Brief
A word-for-word copy of the following listing is needed. Leave out its images.

Excerpted records
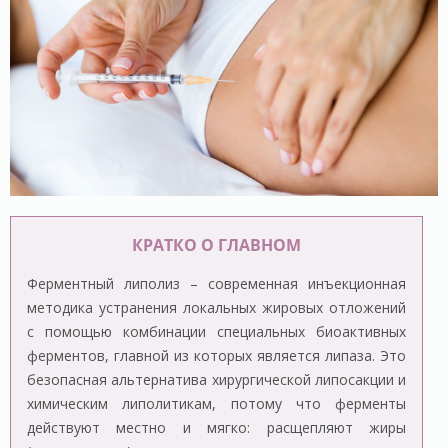
КРАТКО О ГЛАВНОМ
Ферментный липолиз – современная инъекционная
методика устранения локальных жировых отложений
с помощью комбинации специальных биоактивных
ферментов, главной из которых является липаза. Это
безопасная альтернатива хирургической липосакции и
химическим липолитикам, потому что ферменты
действуют местно и мягко: расщепляют жиры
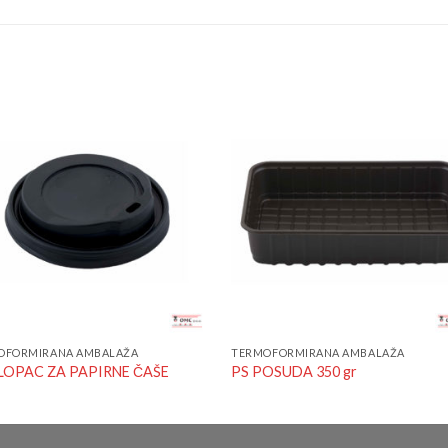
Add to
Add 
Wishlist
Wishl
OFORMIRANA AMBALAŽA
TERMOFORMIRANA AMBALAŽA
OPAC ZA PAPIRNE ČAŠE
PS POSUDA 350 gr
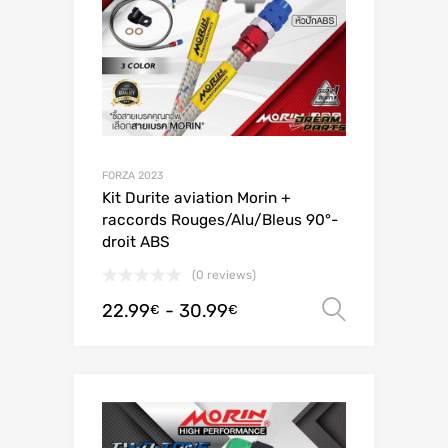
FORZA 2023
Kit Durite aviation Morin +
raccords Rouges/Alu/Bleus 90°-
droit ABS
(0 reviews)
22.99
-
30.99
Scegli
€
€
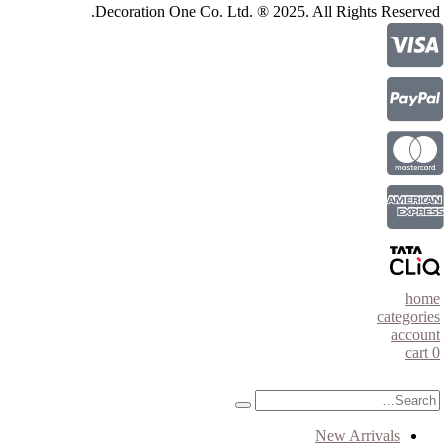
Decoration One Co. Ltd. ® 2025. All Rights Reserved.
home
categories
account
cart
0
New Arrivals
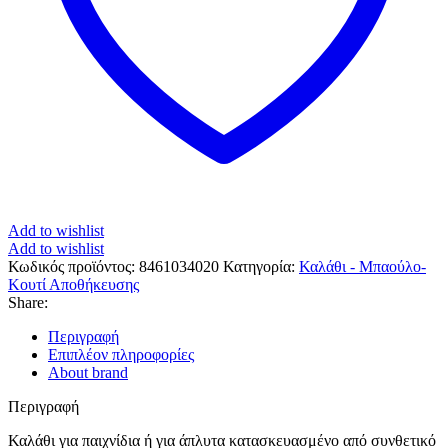
Add to wishlist
Add to wishlist
Κωδικός προϊόντος:
8461034020
Κατηγορία:
Καλάθι - Μπαούλο-
Κουτί Αποθήκευσης
Share:
Περιγραφή
Επιπλέον πληροφορίες
About brand
Περιγραφή
Καλάθι για παιχνίδια ή για άπλυτα κατασκευασμένο από συνθετικό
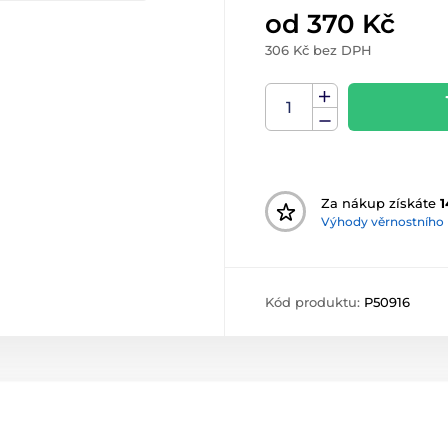
od 370 Kč
306 Kč bez DPH
Za nákup získáte
1
Výhody věrnostního
Kód produktu:
P50916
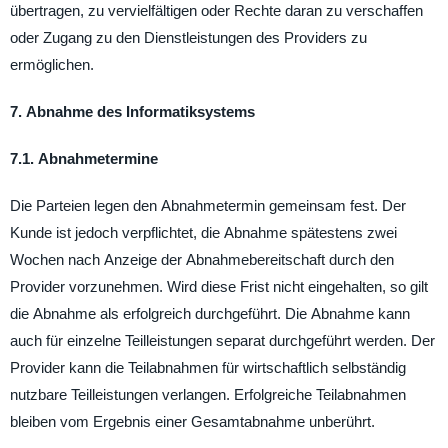
übertragen, zu vervielfältigen oder Rechte daran zu verschaffen
oder Zugang zu den Dienstleistungen des Providers zu
ermöglichen.
7. Abnahme des Informatiksystems
7.1. Abnahmetermine
Die Parteien legen den Abnahmetermin gemeinsam fest. Der
Kunde ist jedoch verpflichtet, die Abnahme spätestens zwei
Wochen nach Anzeige der Abnahmebereitschaft durch den
Provider vorzunehmen. Wird diese Frist nicht eingehalten, so gilt
die Abnahme als erfolgreich durchgeführt. Die Abnahme kann
auch für einzelne Teilleistungen separat durchgeführt werden. Der
Provider kann die Teilabnahmen für wirtschaftlich selbständig
nutzbare Teilleistungen verlangen. Erfolgreiche Teilabnahmen
bleiben vom Ergebnis einer Gesamtabnahme unberührt.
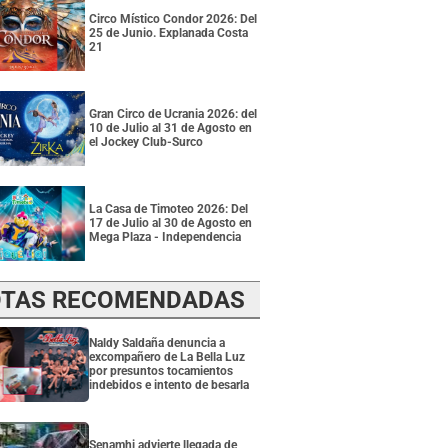
Circo Místico Condor 2026: Del
25 de Junio. Explanada Costa
21
Gran Circo de Ucrania 2026: del
10 de Julio al 31 de Agosto en
el Jockey Club-Surco
La Casa de Timoteo 2026: Del
17 de Julio al 30 de Agosto en
Mega Plaza - Independencia
TAS RECOMENDADAS
Naldy Saldaña denuncia a
excompañero de La Bella Luz
por presuntos tocamientos
indebidos e intento de besarla
Senamhi advierte llegada de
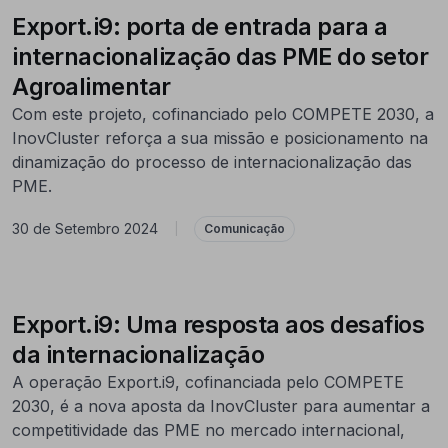
Export.i9: porta de entrada para a
internacionalização das PME do setor
Agroalimentar
Com este projeto, cofinanciado pelo COMPETE 2030, a
InovCluster reforça a sua missão e posicionamento na
dinamização do processo de internacionalização das
PME.
30 de Setembro 2024
|
Comunicação
Export.i9: Uma resposta aos desafios
da internacionalização
A operação Export.i9, cofinanciada pelo COMPETE
2030, é a nova aposta da InovCluster para aumentar a
competitividade das PME no mercado internacional,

Result for this task
КРАТКО О ГЛАВНОМ
Ферментный липолиз – современная инъекционная
методика устранения локальных жировых отложений
с помощью комбинации специальных биоактивных
ферментов, главной из которых является липаза. Это
безопасная альтернатива хирургической липосакции и
химическим липолитикам, потому что ферменты
действуют местно и мягко: расщепляют жиры
Add to
Add 
Wishlist
Wishl
OFORMIRANA AMBALAŽA
TERMOFORMIRANA AMBALAŽA
OPAC ZA PAPIRNE ČAŠE
PS POSUDA 350 gr
FORZA 2023
Kit Durite aviation Morin +
raccords Rouges/Alu/Bleus 90°-
droit ABS
(0 reviews)
22.99
-
30.99
Scegli
€
€
Decoration One Co. Ltd. ® 2025. All Rights Reserved.
home
categories
account
cart
0
New Arrivals
Add to wishlist
Add to wishlist
Κωδικός προϊόντος:
8461034020
Κατηγορία:
Καλάθι - Μπαούλο-
Κουτί Αποθήκευσης
Share:
Περιγραφή
Επιπλέον πληροφορίες
About brand
Περιγραφή
Καλάθι για παιχνίδια ή για άπλυτα κατασκευασμένο από συνθετικό
od 370 Kč
306 Kč bez DPH
Za nákup získáte
1
Výhody věrnostního
Kód produktu:
P50916
übertragen, zu vervielfältigen oder Rechte daran zu verschaffen
oder Zugang zu den Dienstleistungen des Providers zu
ermöglichen.
7. Abnahme des Informatiksystems
7.1. Abnahmetermine
Die Parteien legen den Abnahmetermin gemeinsam fest. Der
Kunde ist jedoch verpflichtet, die Abnahme spätestens zwei
Wochen nach Anzeige der Abnahmebereitschaft durch den
Provider vorzunehmen. Wird diese Frist nicht eingehalten, so gilt
die Abnahme als erfolgreich durchgeführt. Die Abnahme kann
auch für einzelne Teilleistungen separat durchgeführt werden. Der
Provider kann die Teilabnahmen für wirtschaftlich selbständig
nutzbare Teilleistungen verlangen. Erfolgreiche Teilabnahmen
bleiben vom Ergebnis einer Gesamtabnahme unberührt.
Circo Místico Condor 2026: Del
25 de Junio. Explanada Costa
21
Gran Circo de Ucrania 2026: del
10 de Julio al 31 de Agosto en
el Jockey Club-Surco
La Casa de Timoteo 2026: Del
17 de Julio al 30 de Agosto en
Mega Plaza - Independencia
TAS RECOMENDADAS
Naldy Saldaña denuncia a
excompañero de La Bella Luz
por presuntos tocamientos
indebidos e intento de besarla
Senamhi advierte llegada de
Export.i9: porta de entrada para a
internacionalização das PME do setor
Agroalimentar
Com este projeto, cofinanciado pelo COMPETE 2030, a
InovCluster reforça a sua missão e posicionamento na
dinamização do processo de internacionalização das
PME.
30 de Setembro 2024
|
Comunicação
Export.i9: Uma resposta aos desafios
da internacionalização
A operação Export.i9, cofinanciada pelo COMPETE
2030, é a nova aposta da InovCluster para aumentar a
competitividade das PME no mercado internacional,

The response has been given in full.